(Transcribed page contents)

* * *

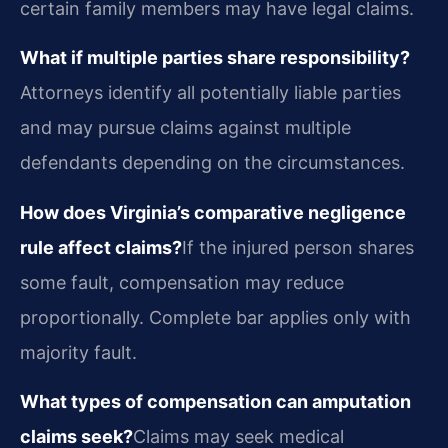
certain family members may have legal claims.
What if multiple parties share responsibility?
Attorneys identify all potentially liable parties
and may pursue claims against multiple
defendants depending on the circumstances.
How does Virginia’s comparative negligence
rule affect claims?
If the injured person shares
some fault, compensation may reduce
proportionally. Complete bar applies only with
majority fault.
What types of compensation can amputation
claims seek?
Claims may seek medical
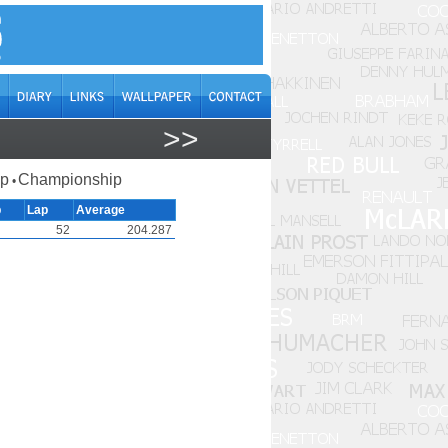
>>
ap
Championship
•
p
Lap
Average
52
204.287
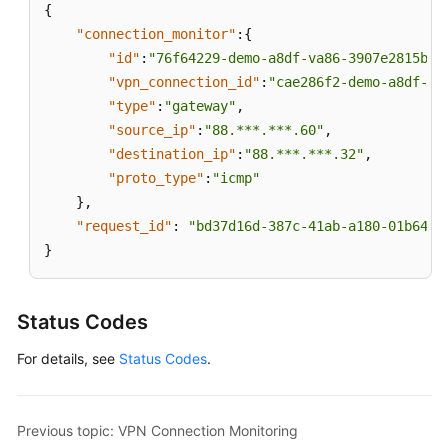
{
Appendixes
"connection_monitor"
:
{
"id"
:
"76f64229-demo-a8df-va86-3907e2815b6d
Change
"vpn_connection_id"
:
"cae286f2-demo-a8df-va
History
"type"
:
"gateway"
,
API
"source_ip"
:
"88.***.***.60"
,
Reference
"destination_ip"
:
"88.***.***.32"
,
(Paris
"proto_type"
:
"icmp"
Regions)
}
,
"request_id"
:
"bd37d16d-387c-41ab-a180-01b649f
User
}
Guide
(Ally
Region)
Status Codes
API
For details, see
Status Codes
.
Reference
(Ally
Region)
Previous topic: VPN Connection Monitoring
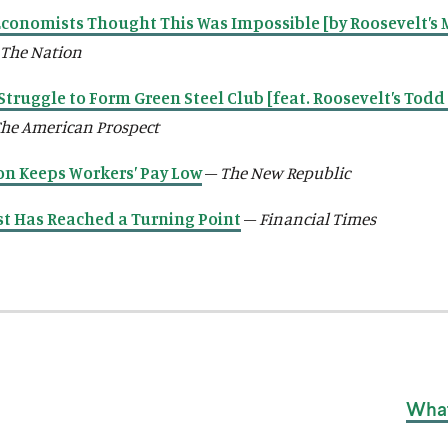
conomists Thought This Was Impossible [by Roosevelt’s 
The Nation
Struggle to Form Green Steel Club [feat. Roosevelt’s Todd 
he American Prospect
n Keeps Workers’ Pay Low
–
The New Republic
st Has Reached a Turning Point
–
Financial Times
What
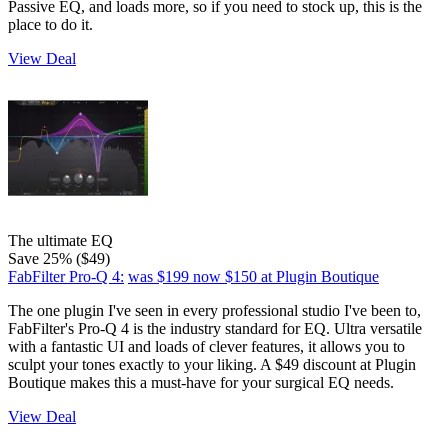
Passive EQ, and loads more, so if you need to stock up, this is the
place to do it.
View Deal
The ultimate EQ
Save 25% ($49)
FabFilter Pro-Q 4:
was $199
now $150
at Plugin Boutique
The one plugin I've seen in every professional studio I've been to,
FabFilter's Pro-Q 4 is the industry standard for EQ. Ultra versatile
with a fantastic UI and loads of clever features, it allows you to
sculpt your tones exactly to your liking. A $49 discount at Plugin
Boutique makes this a must-have for your surgical EQ needs.
View Deal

* * *

What is required -
Report how many lines of the entries hold the word "have". Nothing else is needed.

Result -
2